On October 17, the Prix Marcel Duchamp 2023 was awarded to Tarik Kiswanson, a Swedish-Palestinian artist known for his abstract sculptural works, painting, drawing, performance, and poetry investigating the human condition and reflecting his life-experience as a second-generation immigrant. This exhibition at Centre Pompidou showcases artworks of Kiswanson and other nominees, including Bertille Bak, Bouchra Khalili, and Massinissa Selmani, tackling themes of postcolonial society and identities. 

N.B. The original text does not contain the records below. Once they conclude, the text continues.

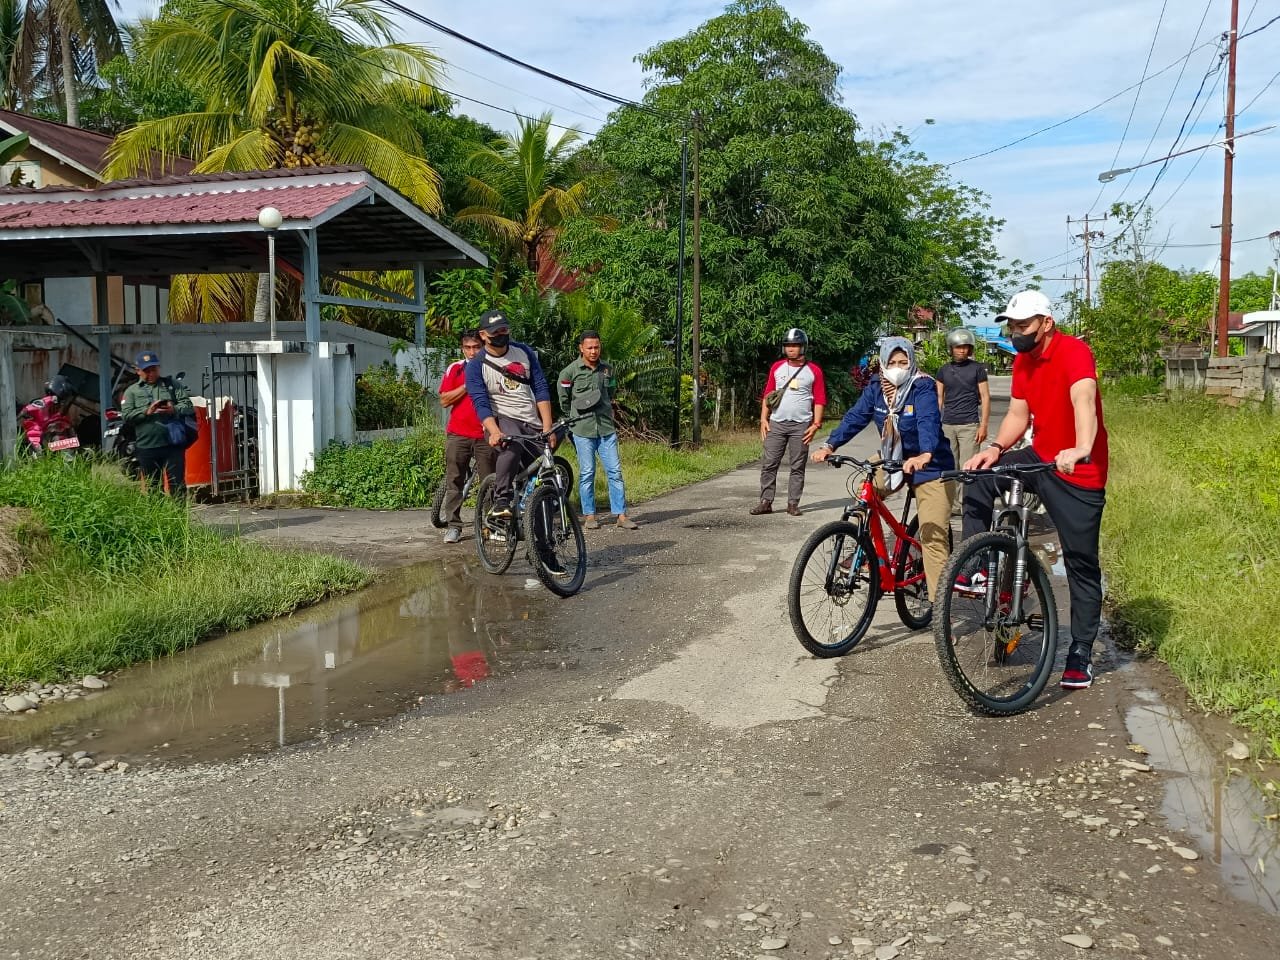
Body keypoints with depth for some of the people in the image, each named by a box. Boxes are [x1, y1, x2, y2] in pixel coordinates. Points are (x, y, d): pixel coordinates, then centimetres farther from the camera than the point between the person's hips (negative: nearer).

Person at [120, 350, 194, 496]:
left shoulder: (172, 385, 12)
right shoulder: (132, 391, 11)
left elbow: (187, 404, 3)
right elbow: (126, 415, 0)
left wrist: (175, 410, -17)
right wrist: (146, 412, -14)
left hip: (173, 445, -1)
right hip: (146, 447, 1)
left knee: (177, 483, -1)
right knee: (152, 485, 8)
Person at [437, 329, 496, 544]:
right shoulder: (455, 369, 7)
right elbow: (444, 400, 1)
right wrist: (467, 385, -10)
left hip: (485, 435, -1)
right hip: (458, 434, 1)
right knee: (454, 481, 0)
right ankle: (453, 525, 4)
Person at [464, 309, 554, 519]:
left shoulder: (524, 351, 6)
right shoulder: (476, 365, -4)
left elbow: (541, 389, 5)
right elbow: (481, 403, -15)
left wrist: (547, 428, -5)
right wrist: (494, 432, -33)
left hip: (532, 422, 4)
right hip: (500, 419, -4)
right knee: (513, 446, -37)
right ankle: (501, 501, -32)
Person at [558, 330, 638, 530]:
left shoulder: (607, 369, 10)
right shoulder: (570, 371, -3)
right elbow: (564, 400, 8)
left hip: (606, 428, 3)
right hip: (582, 430, -3)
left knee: (615, 471, 0)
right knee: (587, 473, 2)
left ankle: (621, 515, 4)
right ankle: (589, 515, 12)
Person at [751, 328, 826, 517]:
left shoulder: (814, 371, 2)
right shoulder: (777, 367, 9)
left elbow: (820, 400, 2)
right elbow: (767, 395, 10)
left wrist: (816, 424, -6)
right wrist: (764, 419, 1)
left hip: (801, 425, -2)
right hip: (776, 424, 2)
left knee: (797, 467, 2)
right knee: (768, 464, -2)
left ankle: (793, 503, 9)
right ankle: (766, 502, 2)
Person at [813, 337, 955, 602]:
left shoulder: (923, 387, -21)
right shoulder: (876, 388, -4)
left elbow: (928, 421, -37)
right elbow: (855, 417, -10)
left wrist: (925, 455, -56)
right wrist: (829, 445, -24)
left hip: (929, 467, -6)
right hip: (891, 461, 6)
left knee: (933, 535, -10)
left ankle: (939, 598, -3)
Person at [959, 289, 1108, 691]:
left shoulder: (1074, 351, -21)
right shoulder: (1023, 361, 5)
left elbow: (1083, 399, -38)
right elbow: (1018, 414, 5)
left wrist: (1081, 450, -55)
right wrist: (995, 448, -14)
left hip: (1079, 473, -7)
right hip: (1040, 458, 7)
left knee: (1082, 565, 1)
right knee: (978, 481, -12)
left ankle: (1081, 653, 11)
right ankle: (977, 572, -2)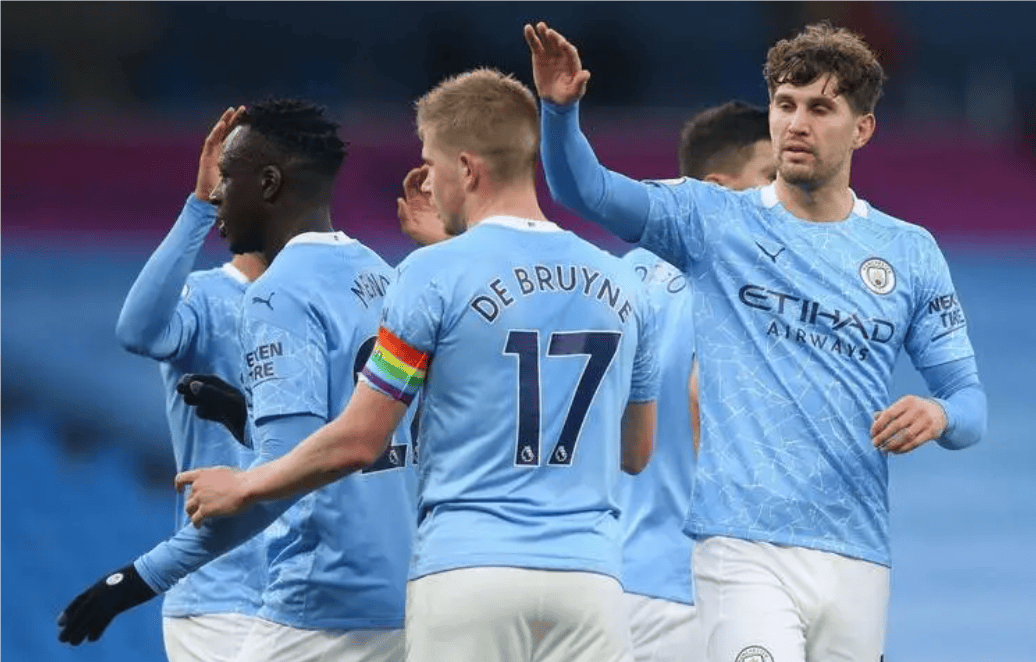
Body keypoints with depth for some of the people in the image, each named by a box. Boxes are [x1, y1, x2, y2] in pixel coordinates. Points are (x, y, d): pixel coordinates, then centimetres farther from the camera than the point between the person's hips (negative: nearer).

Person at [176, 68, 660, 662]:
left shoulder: (434, 274, -4)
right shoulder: (623, 288, 9)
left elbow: (359, 441, -1)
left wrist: (246, 487, 14)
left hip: (468, 573, -3)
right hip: (589, 575, 3)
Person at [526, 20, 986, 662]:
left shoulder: (910, 252, 11)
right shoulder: (713, 220, 6)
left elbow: (970, 399, 12)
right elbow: (584, 188, -5)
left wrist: (938, 416, -12)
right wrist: (560, 107, -25)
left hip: (856, 557, 3)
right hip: (743, 552, -3)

BOUCHRA KHALILI, Twenty-Two Hours, 2018, video stills. Courtesy of the artist and mor charpentier, Paris. 

OCT 6–FEB 4, 2024
Une Assemblée de poète.sse.s civiques (A Convening of Civic Poets)
KADIST

Co-curated by Hoor Al Qasimi of Sharjah Art Foundation and Julia Morandeira Arrizabalaga of KADIST Paris, “A Convening of Civic Poets” takes reference to poet Pier Paolo Pasolini, from his role of voicing out our responsibility against the fragmentation of the world, to seek renewed linguistic agency in social justice. The exhibition will feature works by Manthia Siaware, Bouchra Khalili, Hajra Waheed, Jinoos Taghizadeh, and others. Highlights from the exhibition include Bouchra Khalili’s film Twenty-Two Hours (2018) and the book-turned-wall-text installation The Radically Ally (2019), investigating the witness of the Black Panther Party through archival materials. 

Installation views of CHEN KE’s "Bauhaus Gal – Theatre" at Perrotin Paris, 2023. Photo by Claire Dorn. Courtesy the artist and Perrotin. 

OCT 14–JAN 13, 2024
Chen Ke: Bauhaus Gal – Theatre

Perrotin

Perrotin presents Chen Ke’s “Bauhaus Gal — Theatre,” featuring a series of portraits and architectural photographs to the Parisian gallery space in her first solo exhibition in the city. Chen’s work, which have featured celebrities such as Marilyn Monroe or Frida Kahlo, this time focuses on images of young Bauhaus students, taken from Rössler’s sourcebook Bauhaus Mädels (2019). Through her portraits, Chen delicately represents the livelihoods of the young women at Bauhaus who reminded her of her own struggles and journey as an art student, without the intention of deconstructing or disrespecting the historical significance of the famous institution. 

XIE LEI, Au-dela I, 2023, oil on canvas, 270 × 205 cm. Photo by A. Mole. Courtesy Semiose, Paris. 

OCT 18–APR 2, 2024
Xie Lei: AU-DELÀ
Foundation Louis Vuitton

Chinese artist Xie Lei explores self-identity and the dichotomy of life and death in “AU-DELÀ,” bringing a series of five monumental paintings that transformed gallery three of the Foundation Louis Vuitton into a phantasmagorical landscape. Through a palette of somber hues that ebb and mutate into luminous shades, the viewer becomes immersed in a disturbing imaginary world that draws from a profound recollection of real situations and personal emotions. Faceless and anthropomorphic figures emerge from the twisting foliage, their figures diluted and shaded in impermanence, as Xie dwells on the ambiguity and complexity of life, evoking an otherworldly atmosphere that questions our perception of reality.